Activity ▸ From the items below, copy word for word the lines running from the line with "ШТРАФНЫХ УБЫТКОВ ИЛИ" to the line with "В ДЕНЕЖНОЙ ФОРМЕ), В СООТВЕТСТВИИ С", including both of those lines.

[Dataset excerpts]
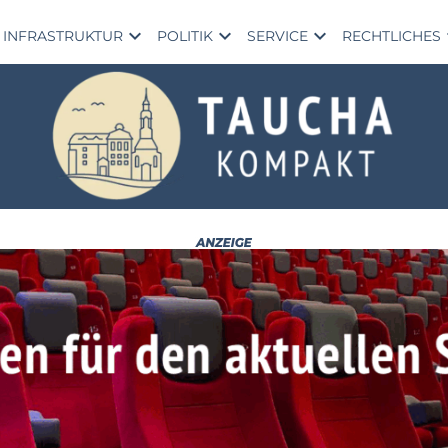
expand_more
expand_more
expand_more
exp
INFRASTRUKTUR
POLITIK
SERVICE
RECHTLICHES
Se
--
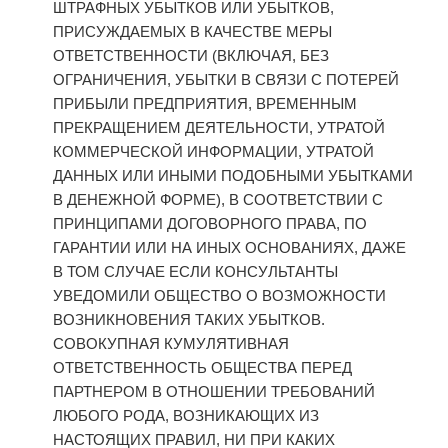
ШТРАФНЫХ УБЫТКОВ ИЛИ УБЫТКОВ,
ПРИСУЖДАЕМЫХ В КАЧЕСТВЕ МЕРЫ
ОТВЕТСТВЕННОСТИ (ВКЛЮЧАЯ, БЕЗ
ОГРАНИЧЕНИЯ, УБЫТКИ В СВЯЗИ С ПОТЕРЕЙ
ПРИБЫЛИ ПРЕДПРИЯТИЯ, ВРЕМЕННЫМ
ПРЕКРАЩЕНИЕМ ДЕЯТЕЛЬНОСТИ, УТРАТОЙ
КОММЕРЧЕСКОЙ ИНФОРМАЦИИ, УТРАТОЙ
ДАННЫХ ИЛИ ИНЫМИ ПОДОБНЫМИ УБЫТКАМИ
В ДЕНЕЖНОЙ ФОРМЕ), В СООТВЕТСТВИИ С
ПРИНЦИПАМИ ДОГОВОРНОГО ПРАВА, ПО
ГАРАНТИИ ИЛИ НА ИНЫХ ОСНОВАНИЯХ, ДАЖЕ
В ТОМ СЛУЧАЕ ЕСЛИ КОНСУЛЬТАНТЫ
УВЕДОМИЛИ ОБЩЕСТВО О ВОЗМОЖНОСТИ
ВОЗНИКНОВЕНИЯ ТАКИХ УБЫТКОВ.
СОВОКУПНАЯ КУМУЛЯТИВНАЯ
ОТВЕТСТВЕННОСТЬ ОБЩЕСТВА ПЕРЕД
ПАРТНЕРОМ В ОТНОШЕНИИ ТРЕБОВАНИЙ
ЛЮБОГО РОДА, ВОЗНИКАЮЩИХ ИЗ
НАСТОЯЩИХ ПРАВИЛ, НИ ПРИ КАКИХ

Exercise output ▸
ШТРАФНЫХ УБЫТКОВ ИЛИ УБЫТКОВ,
ПРИСУЖДАЕМЫХ В КАЧЕСТВЕ МЕРЫ
ОТВЕТСТВЕННОСТИ (ВКЛЮЧАЯ, БЕЗ
ОГРАНИЧЕНИЯ, УБЫТКИ В СВЯЗИ С ПОТЕРЕЙ
ПРИБЫЛИ ПРЕДПРИЯТИЯ, ВРЕМЕННЫМ
ПРЕКРАЩЕНИЕМ ДЕЯТЕЛЬНОСТИ, УТРАТОЙ
КОММЕРЧЕСКОЙ ИНФОРМАЦИИ, УТРАТОЙ
ДАННЫХ ИЛИ ИНЫМИ ПОДОБНЫМИ УБЫТКАМИ
В ДЕНЕЖНОЙ ФОРМЕ), В СООТВЕТСТВИИ С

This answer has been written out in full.